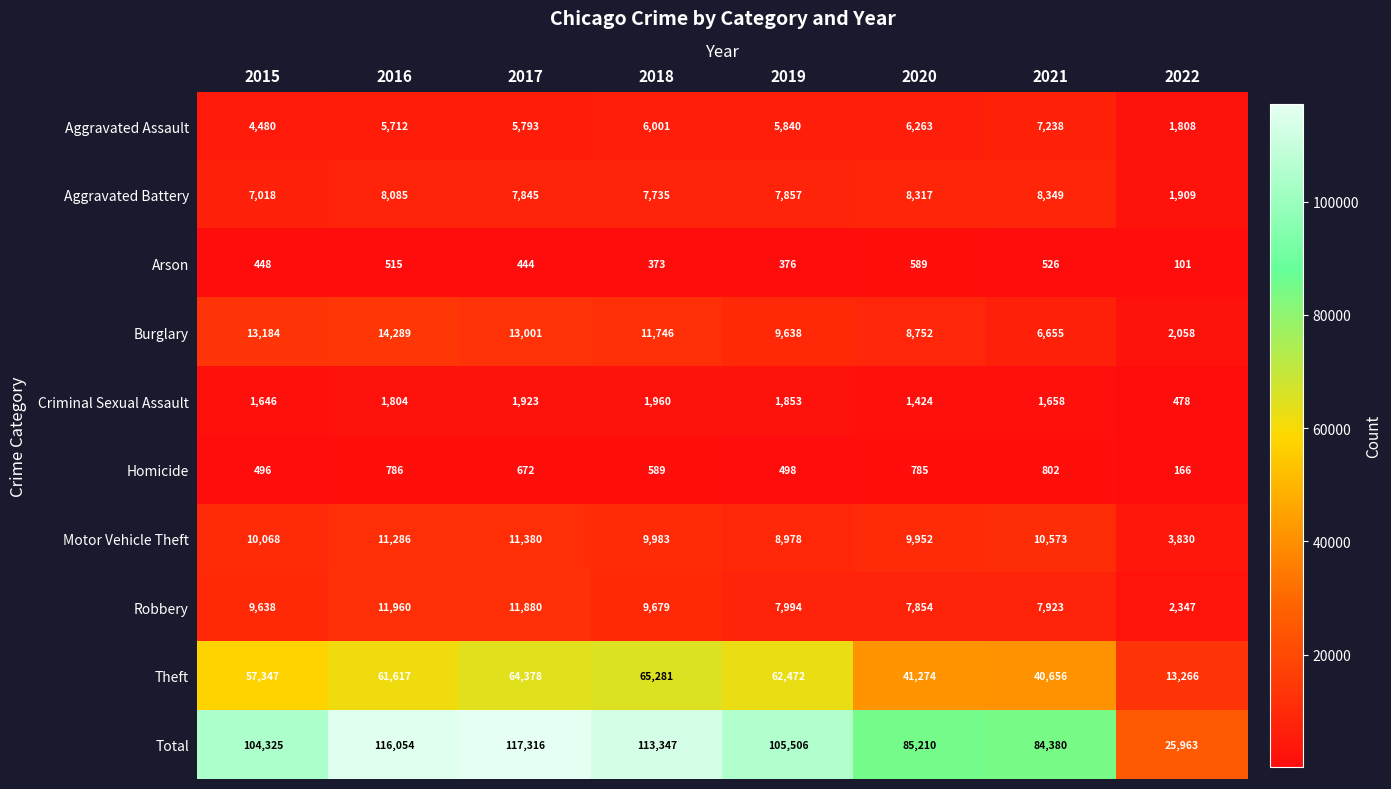

Rank the series by their maximum value, from lowest to highest.

Arson, Homicide, Criminal Sexual Assault, Aggravated Assault, Aggravated Battery, Motor Vehicle Theft, Robbery, Burglary, Theft, Total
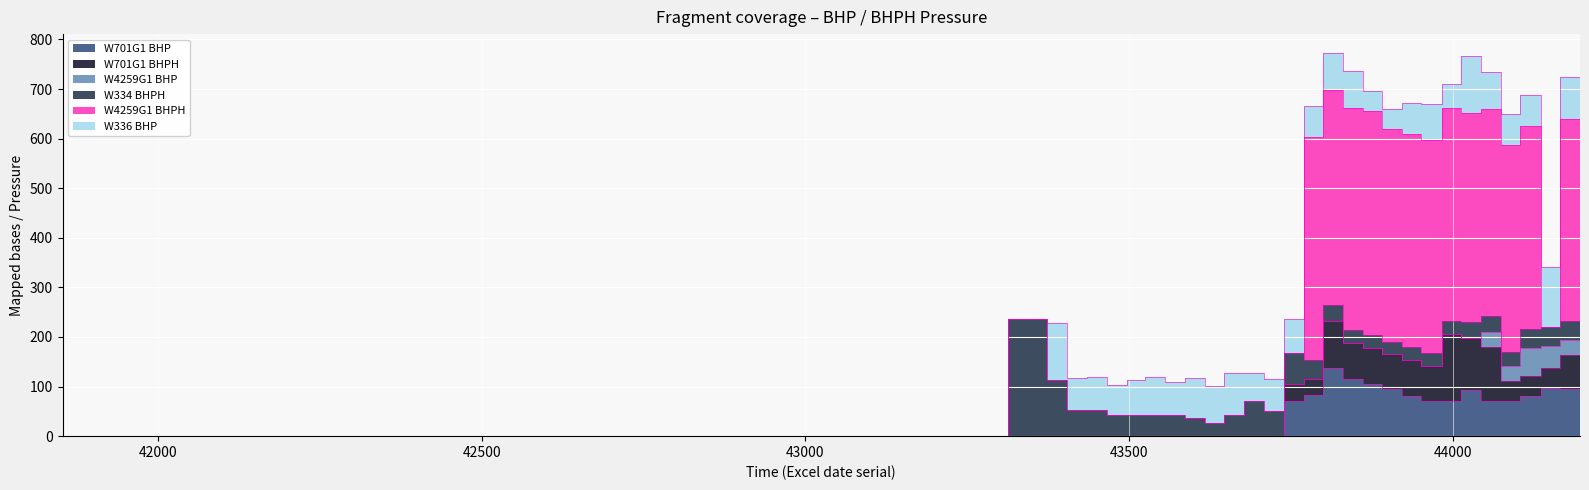

At which category does W336 BHP reach its first local peak?

43374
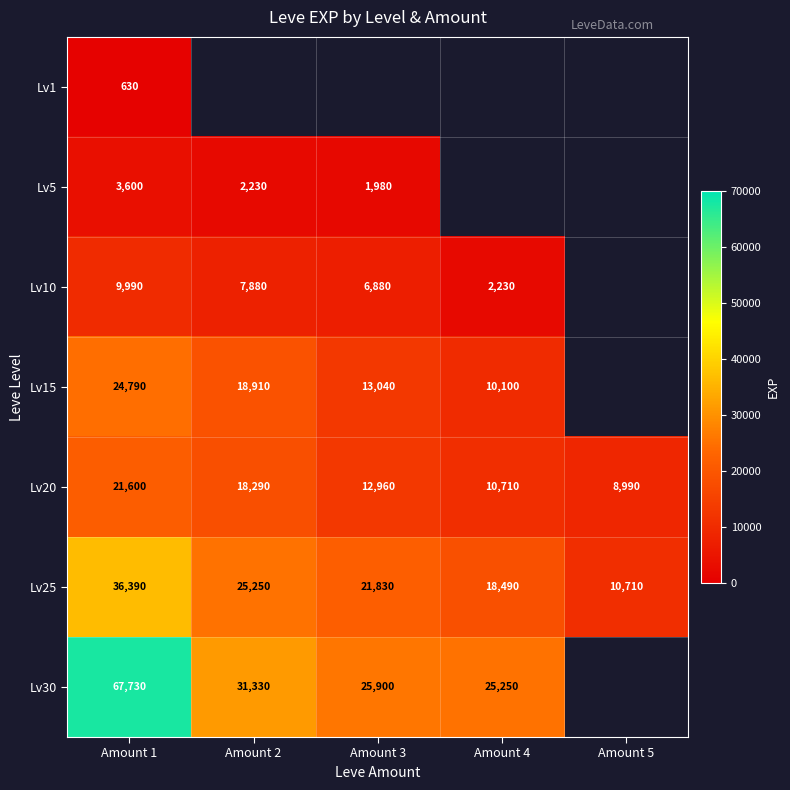

What is the sum of the Lv20 values at Amount 4 and Amount 5?

19700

Problem to solve. Copy the material above word for word, leaving out the pictures.

Exercise solution.
Rank the series by their maximum value, from lowest to highest.

Arson, Homicide, Criminal Sexual Assault, Aggravated Assault, Aggravated Battery, Motor Vehicle Theft, Robbery, Burglary, Theft, Total

At which category does W336 BHP reach its first local peak?

43374

What is the sum of the Lv20 values at Amount 4 and Amount 5?

19700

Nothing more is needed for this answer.